Today’s Epistle reading deals with life and death. Not the life and death of a particular person, but with the life of Christ and the death of who we were.

Beginning with the words of Christ that he himself is our life, Saint Paul explains to the Christians of the Church of the Colossians, and through them to Christians throughout the ages, how they can become sharers in the life of Christ, how they can take Christ’s life. ‘Put to death your members which are on earth’. This, my brothers and sisters, is the way that the epistle points to. ‘Put to death your members which are on earth’, is what he says.

This is the way for Saint Paul. This is the requirement if Christ is to give us his life. It may seem paradoxical, but it’s the truth declared by Christ and his apostle.

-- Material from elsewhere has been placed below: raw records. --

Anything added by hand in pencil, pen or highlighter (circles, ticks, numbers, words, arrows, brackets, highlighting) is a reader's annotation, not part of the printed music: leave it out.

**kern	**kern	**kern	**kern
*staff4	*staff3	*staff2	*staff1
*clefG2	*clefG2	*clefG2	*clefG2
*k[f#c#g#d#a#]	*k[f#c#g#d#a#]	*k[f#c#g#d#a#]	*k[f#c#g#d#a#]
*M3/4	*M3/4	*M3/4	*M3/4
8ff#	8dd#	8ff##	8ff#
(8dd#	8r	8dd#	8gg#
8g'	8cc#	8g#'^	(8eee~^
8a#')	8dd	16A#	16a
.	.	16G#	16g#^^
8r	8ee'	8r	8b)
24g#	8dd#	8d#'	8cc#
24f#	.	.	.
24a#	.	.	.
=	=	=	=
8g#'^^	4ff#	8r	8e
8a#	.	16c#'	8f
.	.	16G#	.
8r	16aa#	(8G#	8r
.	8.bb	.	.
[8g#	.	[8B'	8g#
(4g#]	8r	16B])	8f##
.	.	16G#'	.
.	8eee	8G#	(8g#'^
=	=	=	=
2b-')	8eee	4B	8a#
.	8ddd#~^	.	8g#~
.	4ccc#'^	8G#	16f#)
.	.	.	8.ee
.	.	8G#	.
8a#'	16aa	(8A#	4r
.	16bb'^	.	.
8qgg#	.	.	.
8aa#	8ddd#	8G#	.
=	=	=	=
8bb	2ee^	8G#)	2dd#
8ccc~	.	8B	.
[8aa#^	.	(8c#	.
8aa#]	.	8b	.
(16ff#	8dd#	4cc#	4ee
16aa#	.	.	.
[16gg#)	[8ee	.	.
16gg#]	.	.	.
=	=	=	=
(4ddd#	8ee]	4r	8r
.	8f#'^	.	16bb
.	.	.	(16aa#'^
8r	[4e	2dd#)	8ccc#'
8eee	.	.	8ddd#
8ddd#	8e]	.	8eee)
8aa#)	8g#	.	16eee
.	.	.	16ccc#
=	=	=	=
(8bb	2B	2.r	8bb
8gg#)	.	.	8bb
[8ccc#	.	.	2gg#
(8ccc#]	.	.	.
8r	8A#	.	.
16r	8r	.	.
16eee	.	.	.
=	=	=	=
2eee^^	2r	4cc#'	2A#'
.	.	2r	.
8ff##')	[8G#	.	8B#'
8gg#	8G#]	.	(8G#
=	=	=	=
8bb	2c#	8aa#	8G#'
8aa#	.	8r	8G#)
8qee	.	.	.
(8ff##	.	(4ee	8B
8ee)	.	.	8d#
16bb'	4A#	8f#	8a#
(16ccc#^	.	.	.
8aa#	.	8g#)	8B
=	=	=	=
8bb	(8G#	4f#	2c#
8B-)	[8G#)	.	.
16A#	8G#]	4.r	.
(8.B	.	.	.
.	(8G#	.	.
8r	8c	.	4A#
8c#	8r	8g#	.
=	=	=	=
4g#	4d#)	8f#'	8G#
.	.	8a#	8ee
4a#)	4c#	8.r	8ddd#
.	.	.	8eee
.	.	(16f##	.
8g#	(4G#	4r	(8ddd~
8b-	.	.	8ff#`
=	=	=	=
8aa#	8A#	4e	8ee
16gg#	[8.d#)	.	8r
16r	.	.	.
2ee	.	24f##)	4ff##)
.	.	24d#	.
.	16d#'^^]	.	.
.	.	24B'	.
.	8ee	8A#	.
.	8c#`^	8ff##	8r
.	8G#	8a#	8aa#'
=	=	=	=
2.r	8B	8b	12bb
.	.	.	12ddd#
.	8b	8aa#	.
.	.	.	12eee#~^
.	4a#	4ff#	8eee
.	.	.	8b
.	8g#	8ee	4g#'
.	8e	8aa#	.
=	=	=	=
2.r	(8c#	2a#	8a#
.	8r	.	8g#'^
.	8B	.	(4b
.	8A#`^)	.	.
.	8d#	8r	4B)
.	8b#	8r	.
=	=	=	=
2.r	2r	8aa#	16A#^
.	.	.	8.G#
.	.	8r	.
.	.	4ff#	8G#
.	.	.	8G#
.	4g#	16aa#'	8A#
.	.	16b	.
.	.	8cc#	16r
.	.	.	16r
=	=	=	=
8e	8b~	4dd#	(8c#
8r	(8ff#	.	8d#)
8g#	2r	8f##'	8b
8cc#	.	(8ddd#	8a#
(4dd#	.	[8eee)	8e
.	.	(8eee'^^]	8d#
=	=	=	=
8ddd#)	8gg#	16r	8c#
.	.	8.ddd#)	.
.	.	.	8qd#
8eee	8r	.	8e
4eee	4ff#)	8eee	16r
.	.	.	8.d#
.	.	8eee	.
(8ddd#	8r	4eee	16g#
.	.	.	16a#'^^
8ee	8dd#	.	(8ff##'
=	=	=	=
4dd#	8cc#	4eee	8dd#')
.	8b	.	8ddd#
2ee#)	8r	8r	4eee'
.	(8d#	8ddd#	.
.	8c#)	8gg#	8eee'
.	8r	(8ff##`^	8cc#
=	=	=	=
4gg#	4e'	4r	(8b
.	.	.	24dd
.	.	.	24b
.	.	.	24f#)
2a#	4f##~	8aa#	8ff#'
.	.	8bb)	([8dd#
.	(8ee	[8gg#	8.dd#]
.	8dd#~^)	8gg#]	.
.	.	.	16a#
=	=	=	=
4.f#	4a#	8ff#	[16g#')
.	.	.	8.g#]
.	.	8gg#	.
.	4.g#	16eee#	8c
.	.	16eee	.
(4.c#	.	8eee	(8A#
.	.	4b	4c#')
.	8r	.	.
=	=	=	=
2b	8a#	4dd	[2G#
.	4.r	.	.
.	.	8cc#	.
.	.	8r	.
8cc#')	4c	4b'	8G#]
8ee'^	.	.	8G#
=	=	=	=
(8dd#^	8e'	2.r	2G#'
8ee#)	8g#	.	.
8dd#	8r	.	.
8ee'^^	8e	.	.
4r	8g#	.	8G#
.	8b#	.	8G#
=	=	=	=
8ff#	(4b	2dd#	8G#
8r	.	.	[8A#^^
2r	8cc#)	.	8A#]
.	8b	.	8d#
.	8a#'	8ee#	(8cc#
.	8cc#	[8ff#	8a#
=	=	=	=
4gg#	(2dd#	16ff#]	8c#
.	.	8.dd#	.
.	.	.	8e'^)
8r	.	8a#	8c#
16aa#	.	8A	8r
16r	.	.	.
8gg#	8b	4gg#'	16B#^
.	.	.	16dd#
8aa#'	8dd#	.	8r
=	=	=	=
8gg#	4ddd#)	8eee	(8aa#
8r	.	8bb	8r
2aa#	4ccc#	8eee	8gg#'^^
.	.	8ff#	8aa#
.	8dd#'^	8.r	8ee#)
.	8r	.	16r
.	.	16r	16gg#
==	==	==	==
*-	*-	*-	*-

The life of Christ isn’t the life given to us by God when we come into the world. This life is the merest smidgeon of the life for which God created us, i.e. eternal life, the life of which we were deprived when our first ancestors disobeyed God’s commandment and he allowed death to enter our lives so that the evil wouldn’t last forever. The life of Christ is what gives us the opportunity to become sharers in eternal life, provided we experience it during our life on earth. And since we can’t live two lives at the same time- our own life and that of Christ- Saint Paul calls upon us to deliberately deny our own, in order to live that of Christ.

Naturally, he doesn’t require  us to die, but to put to death our members on earth, that is to say those features of our life which prevent us from living the life of Christ. He doesn’t ask us to put to death the human members which the Lord gave us to serve our needs, to communicate with others and to enjoy the nature given us by God. He asks us to put to death, to extinguish, expunge and root out everything that prevents us experiencing the life of Christ; everything that’s an obstacle to the life of Christ being born in us and existing within us. This means our passions and weaknesses, our faults and badness, the sinful desires and wicked thoughts which preoccupy our mind and soul. It’s all those things which take over our inner person and prevent Christ from abiding within us, regenerating our soul and life. It’s all those things which are firmly opposed to Christ’s presence  within us, because they don’t want to lose the predominance they enjoy. It’s everything that attempts to separate us from God, instead of impelling us towards good, instead of urging us to live in accordance with his commandments. They try to lure us into spiritual lethargy and sloth. They try to convince us that it doesn’t matter if we’re not too observant as regards the teachings of the Gospel and the Church; that it doesn’t matter if we neglect our obligations towards God; if we break his commandments; if we do the opposite to what God wants and what he teaches.

All of this, my brothers and sisters, prevents the life of Christ from being born within our soul. This is why Saint Paul urges us to put all of it to death, so that we can become sharers in the life of Christ. We have to put all of these things to death before they do the same to our soul and bring us to spiritual death and the loss of eternal life. We must put them to death before we reach the end of our earthly life, so that we, too, may be permitted, as sharers in the life of Christ, to become inheritors of his eternal life.